(Dataset records)
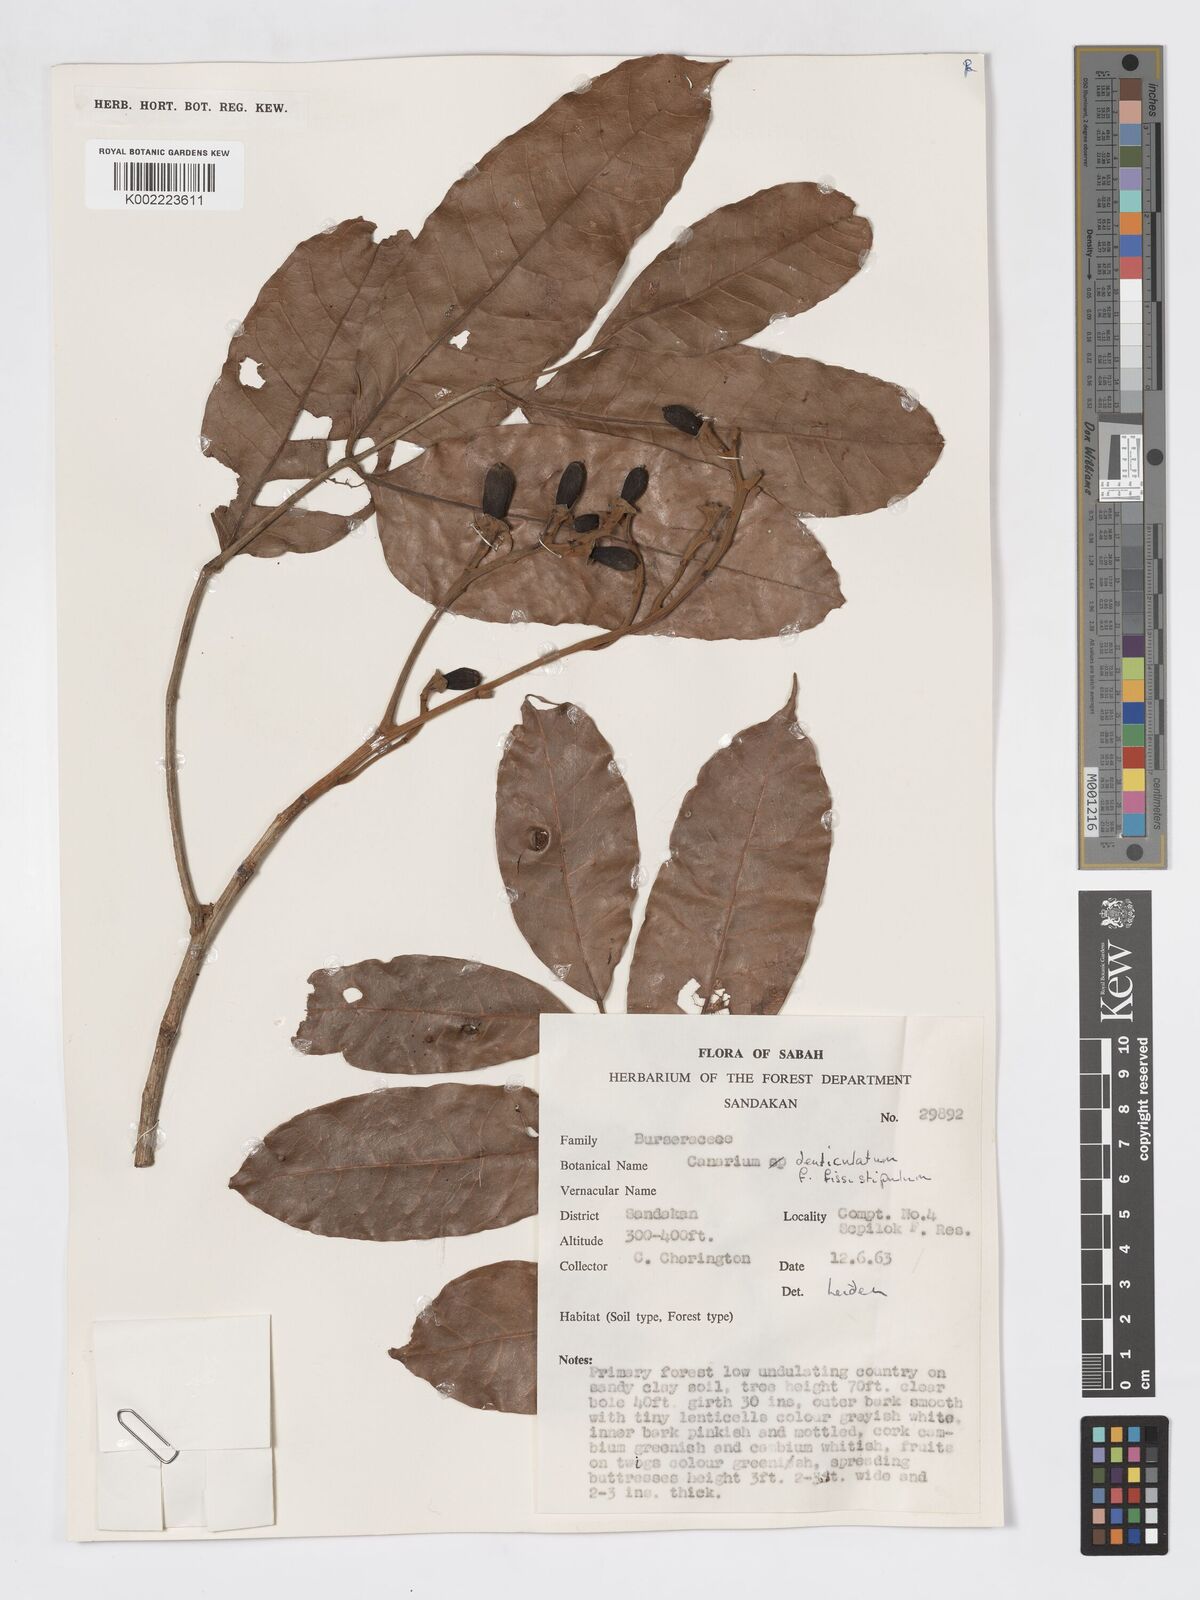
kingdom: Plantae
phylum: Tracheophyta
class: Magnoliopsida
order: Sapindales
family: Burseraceae
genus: Canarium
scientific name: Canarium denticulatum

▶ _REQUIRED WORK_
Write out the lines of every record again, swapping "scientific name" for "binomial name" and leaving everything else unchanged. Omit the pictures.

▶ _OUTPUT BELOW_
kingdom: Plantae
phylum: Tracheophyta
class: Magnoliopsida
order: Sapindales
family: Burseraceae
genus: Canarium
binomial name: Canarium denticulatum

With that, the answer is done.